New York High by Claudia Brennan

There is a stanza in Emily Dickinson’s “I died for beauty” that examines the inevitable supremacy the natural world holds over the follies of mankind. In the poem, people live, people die, and nature ultimately erases any trace of their existence.

“And so, as kinsmen met a night,
We talked between the rooms.
Until the moss had reached our lips,
And covered up our names.”

In much the same way, by the 1960’s the New York Central Railroad that lay elevated above Chelsea and the Meatpacking district fell into disuse and disrepair and was slowly reclaimed by wild grasses.

| The High Line, image by Joel Sternfeld, 2000 |

Images of the abandoned railroad chronicled by photographer Joel Sternfeld depict a scene that is almost apocalyptic.
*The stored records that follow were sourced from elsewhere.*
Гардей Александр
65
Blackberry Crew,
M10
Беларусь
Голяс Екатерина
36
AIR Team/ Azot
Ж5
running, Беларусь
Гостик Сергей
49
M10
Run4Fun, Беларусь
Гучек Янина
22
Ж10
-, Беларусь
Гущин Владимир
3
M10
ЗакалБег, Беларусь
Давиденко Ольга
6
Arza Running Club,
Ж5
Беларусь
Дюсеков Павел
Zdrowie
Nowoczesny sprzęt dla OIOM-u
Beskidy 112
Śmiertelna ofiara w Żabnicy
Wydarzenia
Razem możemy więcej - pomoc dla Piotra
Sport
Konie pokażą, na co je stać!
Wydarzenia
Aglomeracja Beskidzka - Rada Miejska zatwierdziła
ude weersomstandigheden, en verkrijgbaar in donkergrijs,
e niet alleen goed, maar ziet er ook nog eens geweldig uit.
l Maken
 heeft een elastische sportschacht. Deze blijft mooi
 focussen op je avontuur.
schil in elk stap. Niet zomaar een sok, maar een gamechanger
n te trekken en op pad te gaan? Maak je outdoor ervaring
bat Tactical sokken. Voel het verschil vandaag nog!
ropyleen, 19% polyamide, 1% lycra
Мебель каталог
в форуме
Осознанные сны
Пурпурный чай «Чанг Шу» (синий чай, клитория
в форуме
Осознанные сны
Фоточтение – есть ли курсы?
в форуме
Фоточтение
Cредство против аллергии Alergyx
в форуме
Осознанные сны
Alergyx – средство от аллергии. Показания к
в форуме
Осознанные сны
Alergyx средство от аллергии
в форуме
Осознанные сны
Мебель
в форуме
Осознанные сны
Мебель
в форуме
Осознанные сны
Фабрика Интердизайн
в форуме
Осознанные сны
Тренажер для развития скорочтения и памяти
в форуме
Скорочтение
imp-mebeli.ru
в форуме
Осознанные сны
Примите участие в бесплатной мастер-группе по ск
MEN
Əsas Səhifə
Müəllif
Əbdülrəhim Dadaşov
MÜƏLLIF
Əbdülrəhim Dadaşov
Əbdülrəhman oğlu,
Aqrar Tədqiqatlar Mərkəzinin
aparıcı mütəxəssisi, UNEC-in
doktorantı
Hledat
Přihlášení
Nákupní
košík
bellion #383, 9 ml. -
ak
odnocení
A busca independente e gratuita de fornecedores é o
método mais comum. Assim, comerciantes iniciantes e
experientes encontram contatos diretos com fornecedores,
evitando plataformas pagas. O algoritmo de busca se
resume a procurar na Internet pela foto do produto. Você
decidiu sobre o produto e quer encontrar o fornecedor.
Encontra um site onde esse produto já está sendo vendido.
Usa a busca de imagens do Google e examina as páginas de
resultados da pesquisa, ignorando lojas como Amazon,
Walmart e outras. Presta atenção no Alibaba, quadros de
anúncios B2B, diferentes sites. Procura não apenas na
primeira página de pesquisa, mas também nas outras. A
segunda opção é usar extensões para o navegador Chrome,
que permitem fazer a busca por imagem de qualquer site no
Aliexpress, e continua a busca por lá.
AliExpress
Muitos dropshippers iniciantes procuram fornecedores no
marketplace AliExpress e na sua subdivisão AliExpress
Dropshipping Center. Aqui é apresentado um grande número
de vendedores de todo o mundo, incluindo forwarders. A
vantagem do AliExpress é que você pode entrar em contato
The natural wasteland that sprung up in the wake of human desertion practically foreshadows what could occur if the entire city was similarly vacated by human life.

Today however, the weeds and shrubs and anachronistic railway tracks have been cultivated and redeveloped into an urban utopia that transcends the ordinary passage of life on Manhattan streets.

| The High Line, image by Claudia Brennan, 2012 |

In place of the former desolation, the railroad has been repurposed into an elevated greenway known as the High Line littered with benches and frequented by New Yorkers in search of an alternative view of their city. A view that encompasses what once was and also provides a taste of what could quite plausibly be once more, should nature again uphold its role in the metamorphoses that occur in the cycle of use and disuse; life, death and regeneration.